Harga minyak Brent bergerak naik tipis di awal perdagangan Selasa pagi, diperdagangkan di kisaran US$ 66,71 per barel, didorong oleh kabar perpanjangan jeda tarif perdagangan antara Amerika Serikat dan China. Langkah ini menumbuhkan harapan akan stabilitas perdagangan global dan mengurangi kekhawatiran perlambatan permintaan energi.
Sentimen positif juga datang dari kekhawatiran atas pasokan diesel global yang ketat. Permintaan yang kuat, dikombinasikan dengan keterbatasan suplai meski OPEC+ meningkatkan produksi, membuat harga minyak mendapat dukungan.
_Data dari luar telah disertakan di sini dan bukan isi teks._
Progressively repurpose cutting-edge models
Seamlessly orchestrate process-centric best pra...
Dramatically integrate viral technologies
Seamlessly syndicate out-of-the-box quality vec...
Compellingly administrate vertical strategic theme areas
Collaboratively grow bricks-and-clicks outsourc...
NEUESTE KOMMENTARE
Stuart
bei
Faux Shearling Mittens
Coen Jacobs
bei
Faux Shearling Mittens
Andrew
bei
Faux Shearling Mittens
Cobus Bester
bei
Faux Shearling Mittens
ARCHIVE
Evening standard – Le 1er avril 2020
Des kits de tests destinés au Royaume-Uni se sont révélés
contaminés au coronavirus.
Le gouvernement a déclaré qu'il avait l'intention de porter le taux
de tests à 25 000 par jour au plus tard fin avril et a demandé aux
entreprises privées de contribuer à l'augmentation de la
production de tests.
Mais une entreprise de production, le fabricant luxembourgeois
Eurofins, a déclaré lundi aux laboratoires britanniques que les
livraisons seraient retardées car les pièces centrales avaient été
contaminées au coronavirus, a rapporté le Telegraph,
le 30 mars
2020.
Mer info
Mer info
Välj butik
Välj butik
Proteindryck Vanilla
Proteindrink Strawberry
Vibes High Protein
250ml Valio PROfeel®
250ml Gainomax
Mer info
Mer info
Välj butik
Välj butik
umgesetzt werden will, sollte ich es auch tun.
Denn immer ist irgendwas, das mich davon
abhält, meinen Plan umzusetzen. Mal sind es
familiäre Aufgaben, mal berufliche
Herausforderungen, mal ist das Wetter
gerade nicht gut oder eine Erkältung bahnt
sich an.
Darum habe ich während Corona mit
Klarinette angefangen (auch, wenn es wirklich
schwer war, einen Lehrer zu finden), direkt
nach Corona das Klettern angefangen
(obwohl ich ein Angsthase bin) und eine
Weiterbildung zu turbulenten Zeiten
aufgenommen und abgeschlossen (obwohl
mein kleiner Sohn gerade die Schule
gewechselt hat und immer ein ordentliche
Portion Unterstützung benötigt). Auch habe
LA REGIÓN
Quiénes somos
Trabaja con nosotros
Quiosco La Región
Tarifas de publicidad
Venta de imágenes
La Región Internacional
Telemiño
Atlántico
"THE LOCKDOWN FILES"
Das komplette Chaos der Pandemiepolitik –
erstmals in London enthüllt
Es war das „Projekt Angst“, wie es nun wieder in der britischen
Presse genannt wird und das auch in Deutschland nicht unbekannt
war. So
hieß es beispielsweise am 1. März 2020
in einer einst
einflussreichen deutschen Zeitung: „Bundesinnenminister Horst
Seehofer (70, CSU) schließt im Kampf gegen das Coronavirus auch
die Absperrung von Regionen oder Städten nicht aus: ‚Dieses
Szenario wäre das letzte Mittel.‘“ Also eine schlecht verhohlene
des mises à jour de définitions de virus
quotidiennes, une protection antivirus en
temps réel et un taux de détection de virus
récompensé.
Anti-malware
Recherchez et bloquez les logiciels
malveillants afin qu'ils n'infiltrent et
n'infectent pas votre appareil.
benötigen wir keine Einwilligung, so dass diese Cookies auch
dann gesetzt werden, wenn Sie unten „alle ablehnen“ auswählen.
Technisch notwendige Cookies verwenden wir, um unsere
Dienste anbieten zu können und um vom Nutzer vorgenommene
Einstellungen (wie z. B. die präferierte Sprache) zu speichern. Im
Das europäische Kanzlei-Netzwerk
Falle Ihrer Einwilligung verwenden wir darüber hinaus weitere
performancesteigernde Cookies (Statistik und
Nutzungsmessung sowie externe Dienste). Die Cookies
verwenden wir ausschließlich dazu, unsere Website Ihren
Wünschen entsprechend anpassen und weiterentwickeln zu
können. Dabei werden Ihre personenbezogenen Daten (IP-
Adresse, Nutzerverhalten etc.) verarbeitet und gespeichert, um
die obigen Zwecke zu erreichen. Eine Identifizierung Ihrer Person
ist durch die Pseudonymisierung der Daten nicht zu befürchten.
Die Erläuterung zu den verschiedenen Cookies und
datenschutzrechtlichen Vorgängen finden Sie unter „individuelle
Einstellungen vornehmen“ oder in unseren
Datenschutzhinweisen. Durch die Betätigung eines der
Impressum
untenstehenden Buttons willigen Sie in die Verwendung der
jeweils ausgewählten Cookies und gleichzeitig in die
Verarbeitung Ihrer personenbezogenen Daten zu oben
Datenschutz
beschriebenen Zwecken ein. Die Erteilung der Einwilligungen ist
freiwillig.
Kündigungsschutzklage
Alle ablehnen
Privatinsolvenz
Pasar kini menantikan pertemuan antara Presiden AS Donald Trump dan Presiden Rusia Vladimir Putin di Alaska pada 15 Agustus mendatang. Jika pertemuan tersebut menghasilkan kemajuan diplomatik terkait konflik Ukraina, tekanan terhadap harga minyak dari potensi sanksi terhadap Rusia bisa berkurang.
Dari sisi proyeksi, Goldman Sachs mempertahankan perkiraan harga Brent di kisaran US$ 64 per barel untuk kuartal IV 2025, sementara Citibank memprediksi harga dapat turun ke level low $60 pada akhir tahun jika permintaan global melemah.
Secara teknikal, harga Brent masih berada di bawah EMA50, mengindikasikan tren melemah dalam jangka pendek. Resistance terdekat berada di sekitar US$ 69,65, sementara support kuat ada di level US$ 66,00. Analis memproyeksikan kemungkinan koreksi ke atas sebelum potensi penurunan lanjutan, jika momentum bearish kembali menguat.
Dengan kombinasi faktor fundamental dan teknikal tersebut, pelaku pasar minyak disarankan untuk mencermati level teknikal kunci dan perkembangan geopolitik menjelang akhir pekan, yang berpotensi menjadi penentu arah harga selanjutnya.